EXERCISE DATA —
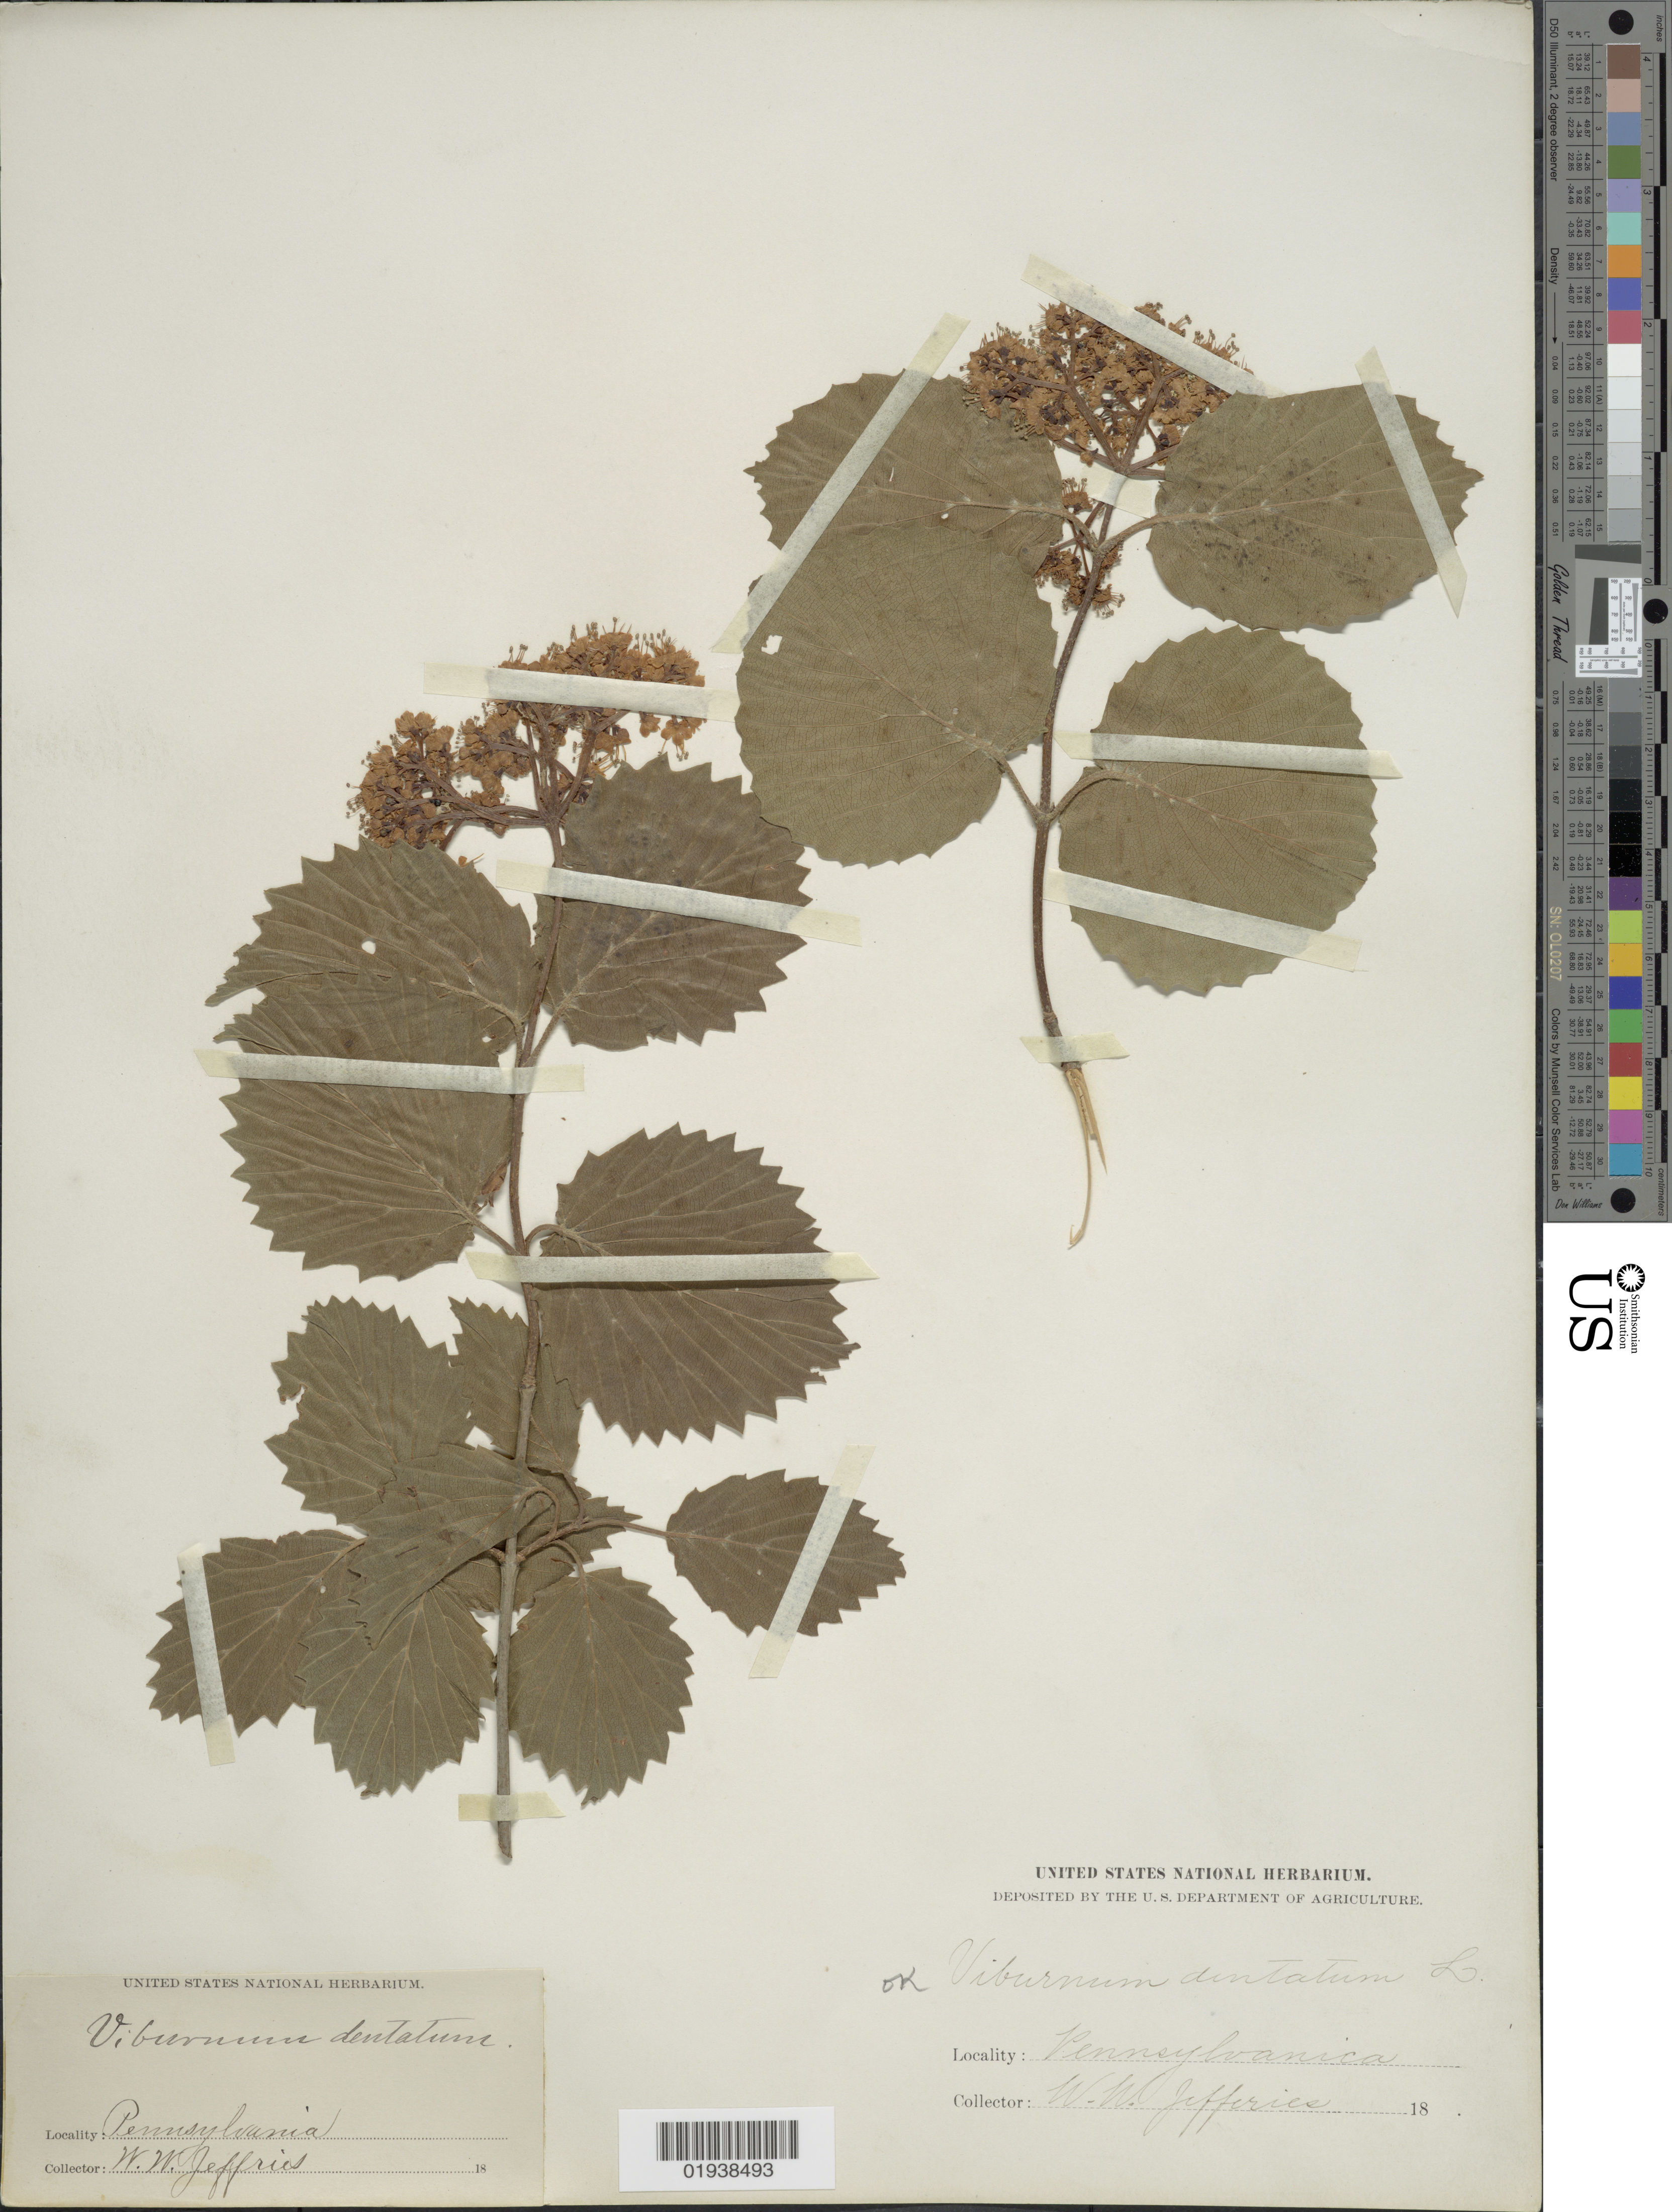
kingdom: Plantae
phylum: Tracheophyta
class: Magnoliopsida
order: Dipsacales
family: Viburnaceae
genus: Viburnum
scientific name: Viburnum dentatum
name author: L.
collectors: W. Jeffries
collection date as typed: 18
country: United States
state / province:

PROBLEM TO WORK ON — Write out the lines above as a numbered list, skipping any blank lines and leaving out the picture.

SOLUTION TO THIS PROBLEM —
1. kingdom: Plantae
2. phylum: Tracheophyta
3. class: Magnoliopsida
4. order: Dipsacales
5. family: Viburnaceae
6. genus: Viburnum
7. scientific name: Viburnum dentatum
8. name author: L.
9. collectors: W. Jeffries
10. collection date as typed: 18
11. country: United States
12. state / province:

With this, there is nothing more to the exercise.